Bass, with vanilla and artichoke, served on a plate rested on top of a pillow filled with orange scented air, so it deflates and pushes orange scent was inventive and really tasty.

Granola with saffron, served in a rosewater envelope (I didn't know that rosewater could be made solid, let alone in to an envelope) was I felt a bit out of place because well, though tasty and cool (served hanging from a wire) I was almost looking forward to the bacon hanging on a wire i'd heard about, and well, it's granola in the middle of dinner?

Other sort of misses but sort of nots for me included:

Skate with caper lemon and brown butter powders. I just though it was too much powders. Very tasty, again, pretty interesting that you can make these things powders, but it was also pretty easy to not get the amount of powder you wanted with your bite of skate.

Asparagus with egg yolk drops. Made by dropping individual drops of egg yolk into I think just water, and cooking incredibly briefly, the drops were interesting but a little weird and rubbery at the same time. Not a favorite. I think that it's reasonable to have 2 or so out of 24 courses that you're personally not a fan of though, and since the skate still tasted good, and the egg drops were less bad than "that's just weird" I wasn't too sad.

To those thinking maybe the meal was a bit froofy, other courses unpictured and undiagnosed included:

Bison, Lobster, Kobe Beef, Foie Gras. All of which were truly excellent, and inventive (like the Foie Gras served with hibiscus, licorice, and blueberry soda). Sadly the Foie Gras is gone at the moment due to idiotic city-wide bans.

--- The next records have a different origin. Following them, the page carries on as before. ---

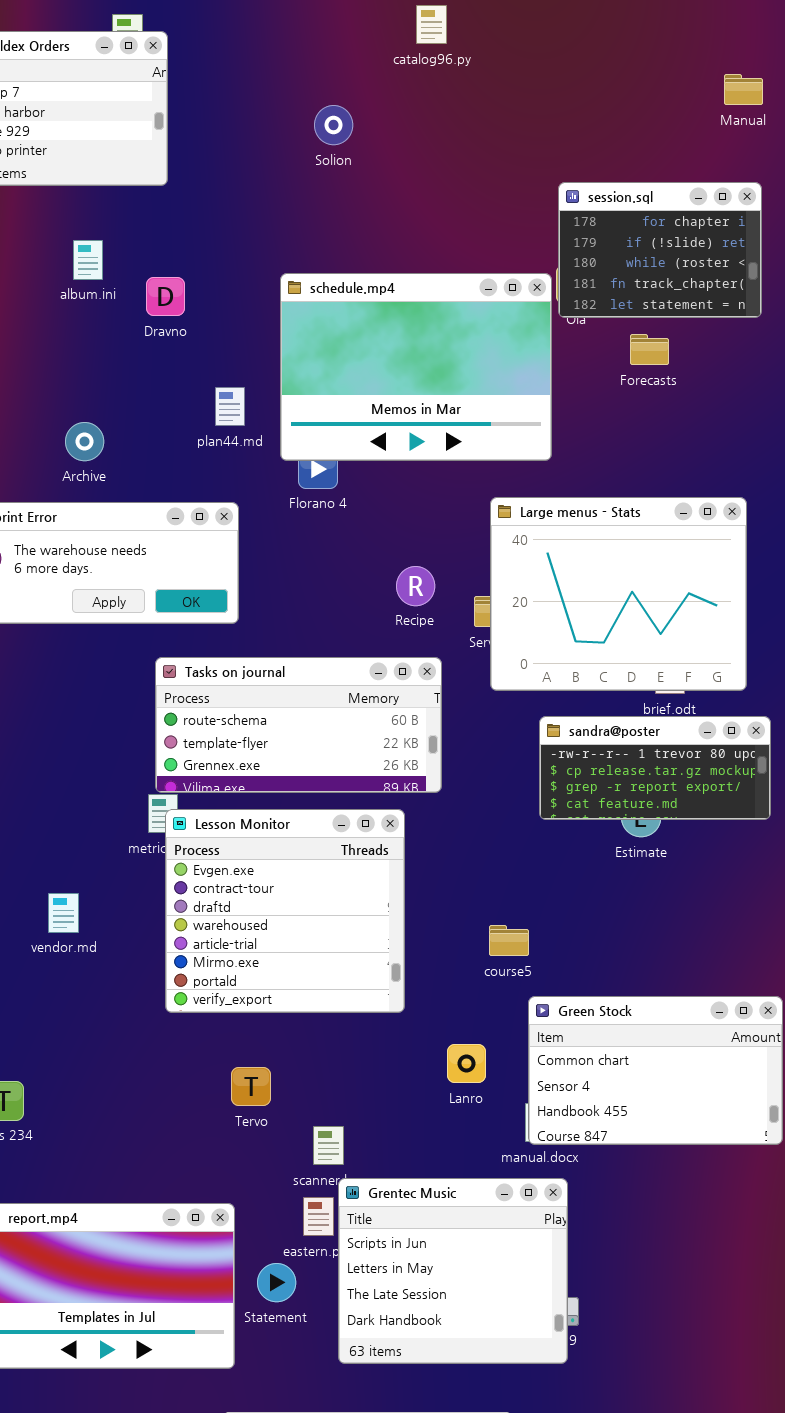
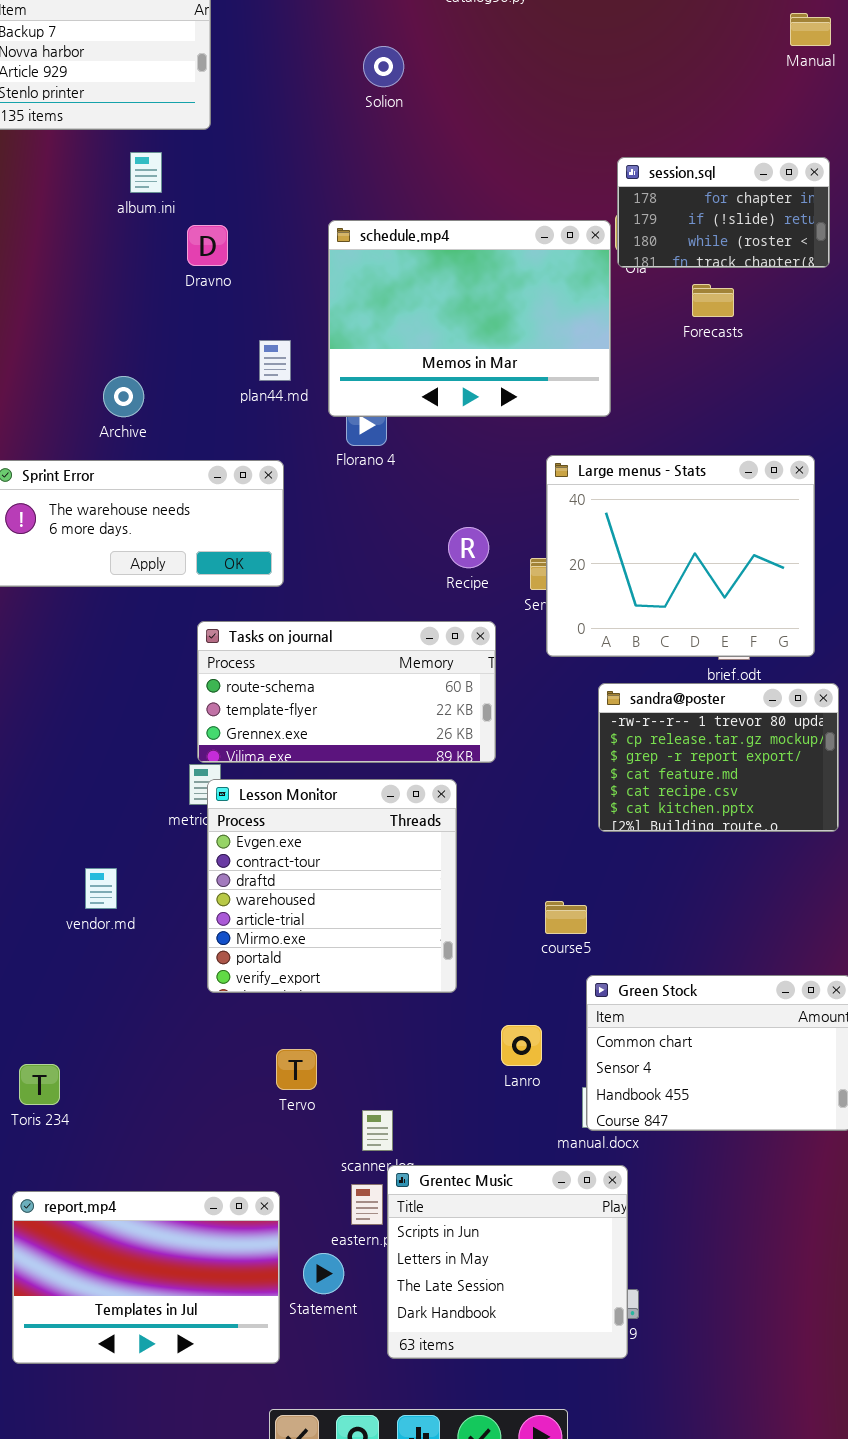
session.sql: [558,182,762,318] -> [617,157,830,268], resized
album.ini: [73,240,103,280] -> [130,152,162,193], moved
sandra@poster: [539,716,771,820] -> [598,683,839,832], resized

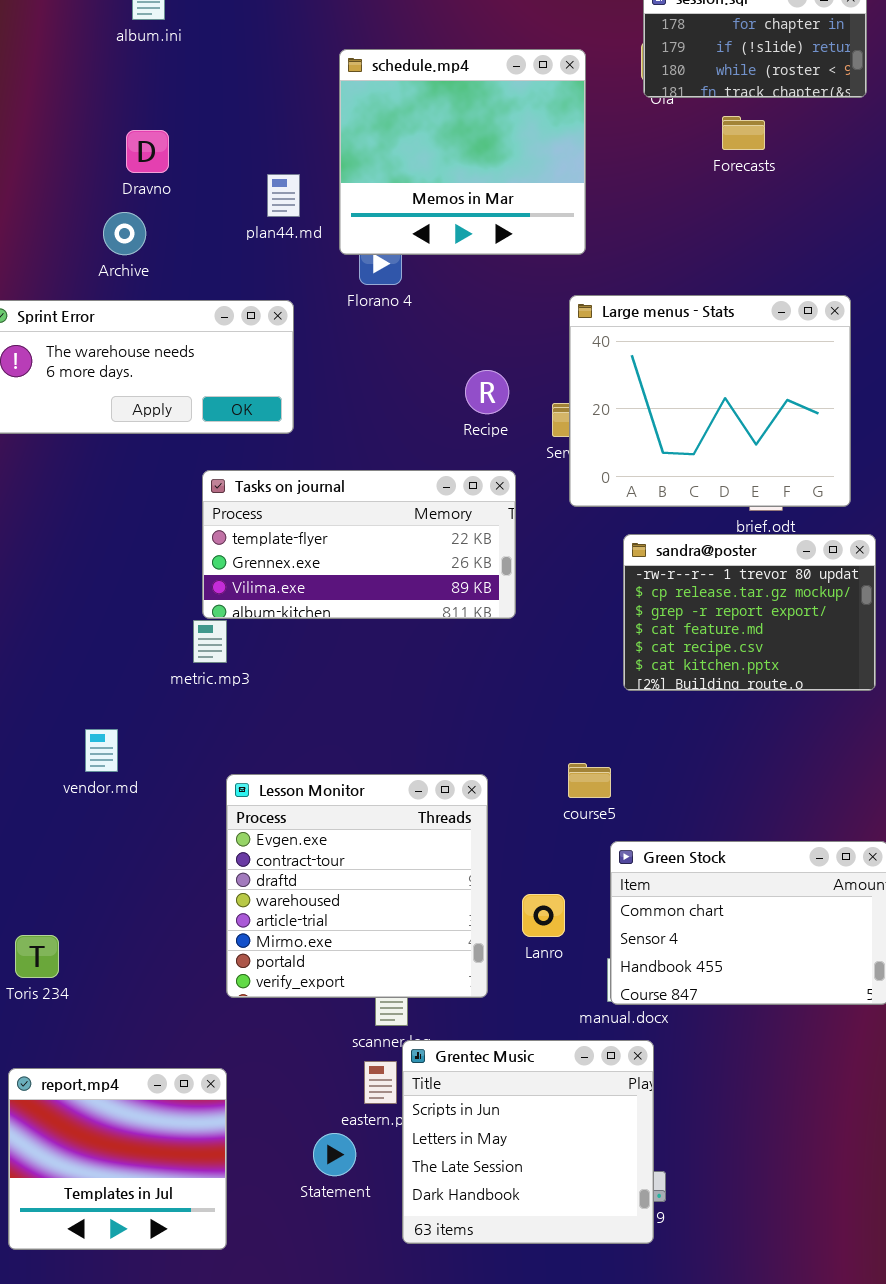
schedule.mp4: [328,220,611,417] -> [339,49,586,255], resized
Dravno: [187,225,228,266] -> [126,130,169,173], moved
Tasks on journal: [197,621,496,763] -> [202,470,516,619], scrolled down 1 row
Lesson Monitor: [207,779,457,993] -> [226,774,488,998], moved
report.mp4: [12,1191,280,1364] -> [8,1068,227,1250], resized

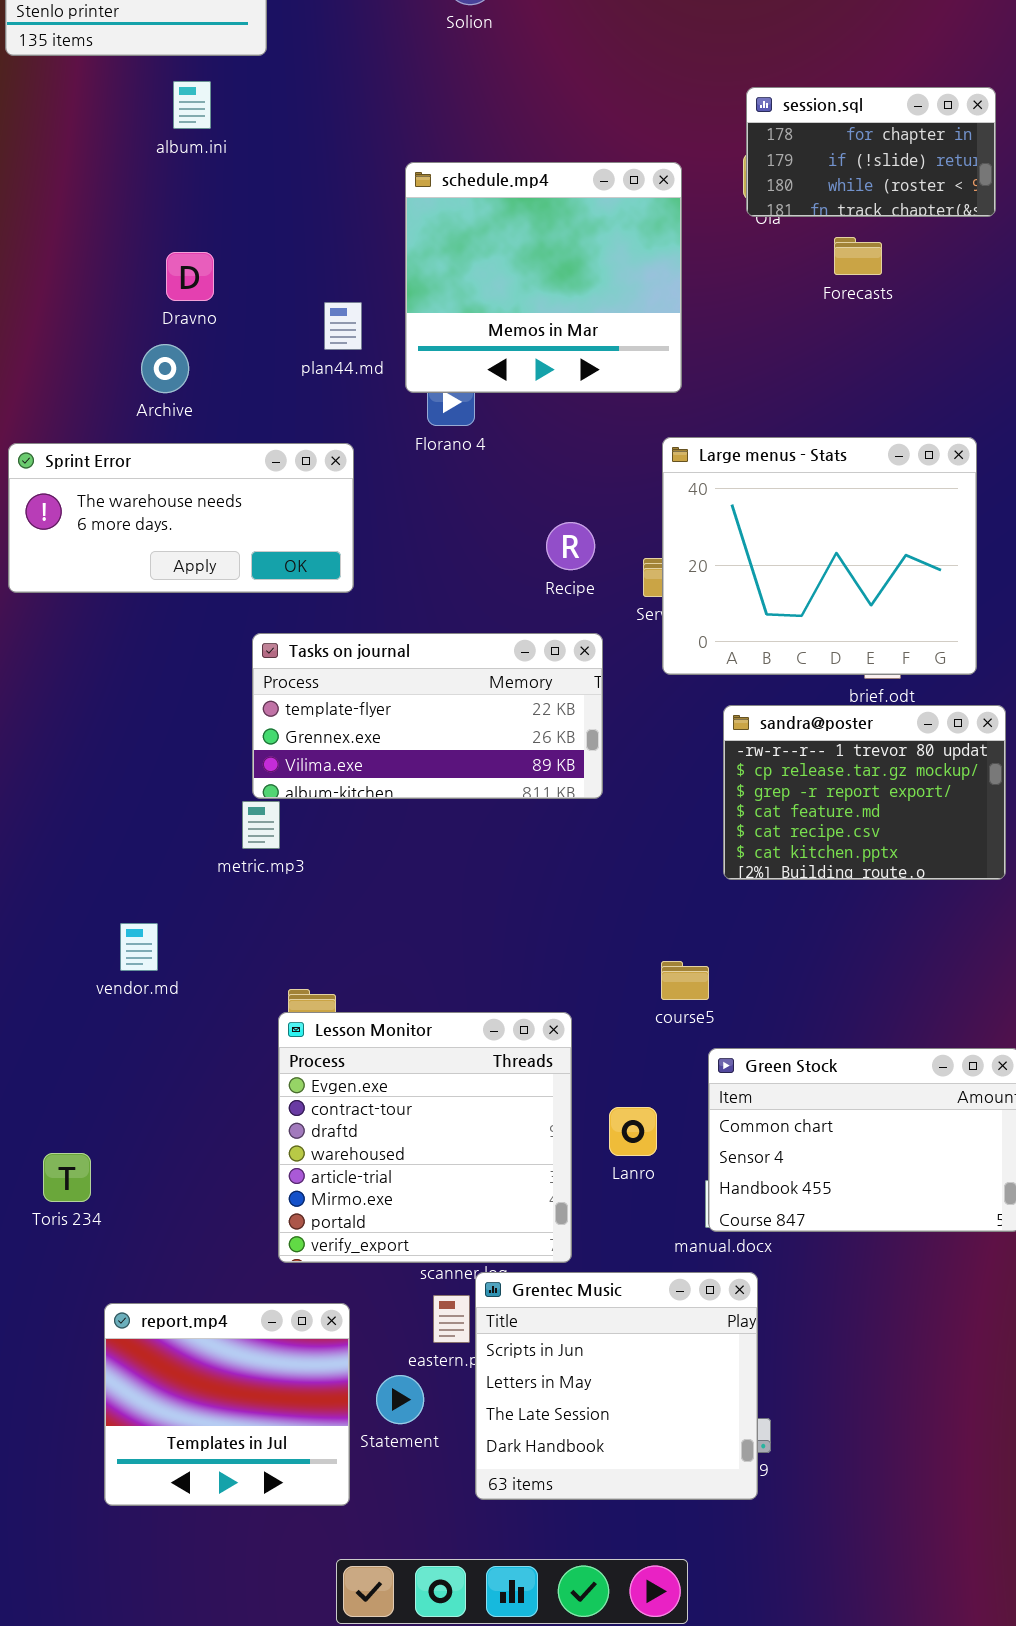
Lesson Monitor: [226,774,488,998] -> [278,1012,572,1263], moved
report.mp4: [8,1068,227,1250] -> [104,1303,350,1506], moved

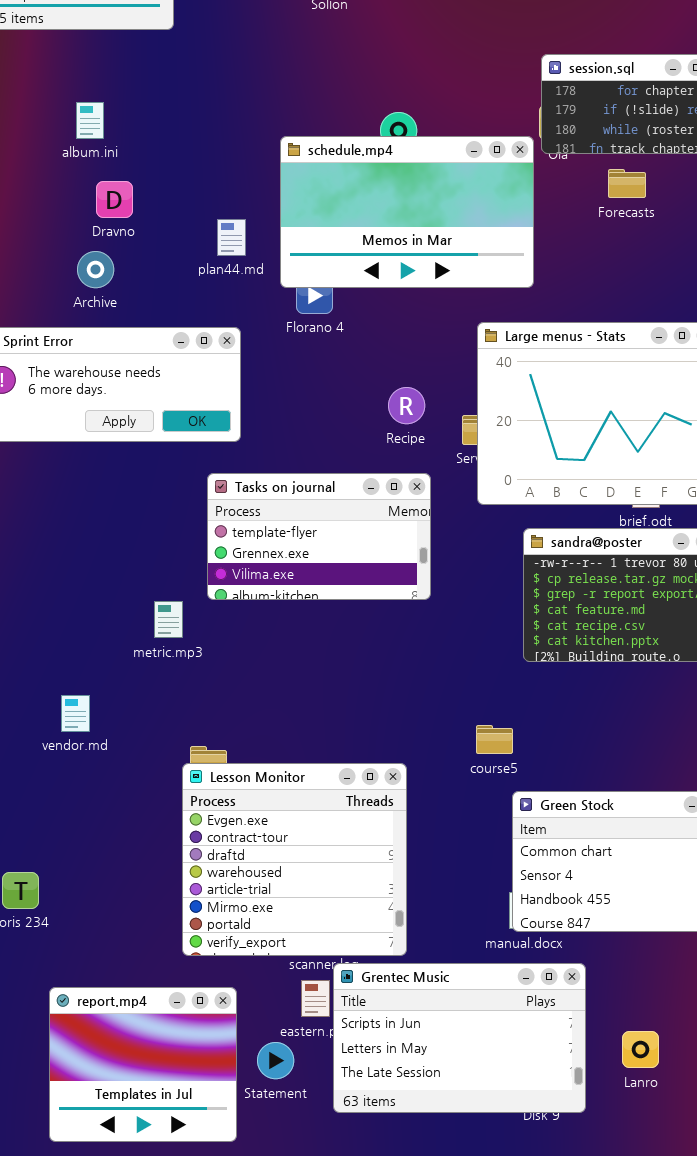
album.ini: [173,81,211,129] -> [76,102,104,139], moved
schedule.mp4: [405,162,682,393] -> [280,136,534,288], resized
Tasks on journal: [252,633,603,799] -> [207,473,431,600], resized
Lanro: [609,1107,657,1156] -> [622,1031,659,1068], moved
Grentec Music: [475,1272,758,1500] -> [333,963,586,1113], resized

For more pictures and more review, (since I've been using this guy's pics already anyway) this guy, over at a foodie messageboard went at a time when they were serving many of the same dishes I enjoyed, and took a bunch of pictures. alinea's website also has a gallery of some of their work and the interior of the restaurant.

The service was amazing, our waiter was only working with one table in the room we were sitting in, and was assisted by 2 guys who carried plates in to the room, a guy who made sure you always have the right utensils, the sommelier- who was absolutely amazing and came to introduce each new glass of wine we were given and ask about our impressions of previous glasses, and appeared to be able to do this with every table in the restaurant, as well as a couple of other miscellanious helpers. They were never intrusive, always there when we wanted them, and obviously did the little things like having your coat ready when you wanted it, having a cab ready when you step out the door, etc.

The restaurant's decor was brilliant, and the only regret I had the whole evening is that even though there was plenty of space between tables, we could hear the couple at the next table: "Oh no, I don't eat eggplant, asparagus, beef, fish, granola, yogurt, green vegetables, meats, etc, so just make me an entirely different menu." Yeah, that guy got his money's worth with his trophy wife...

Total tab for 2 was somewhere between $1100 and $1200. Dinner can be done far, far less expensively though.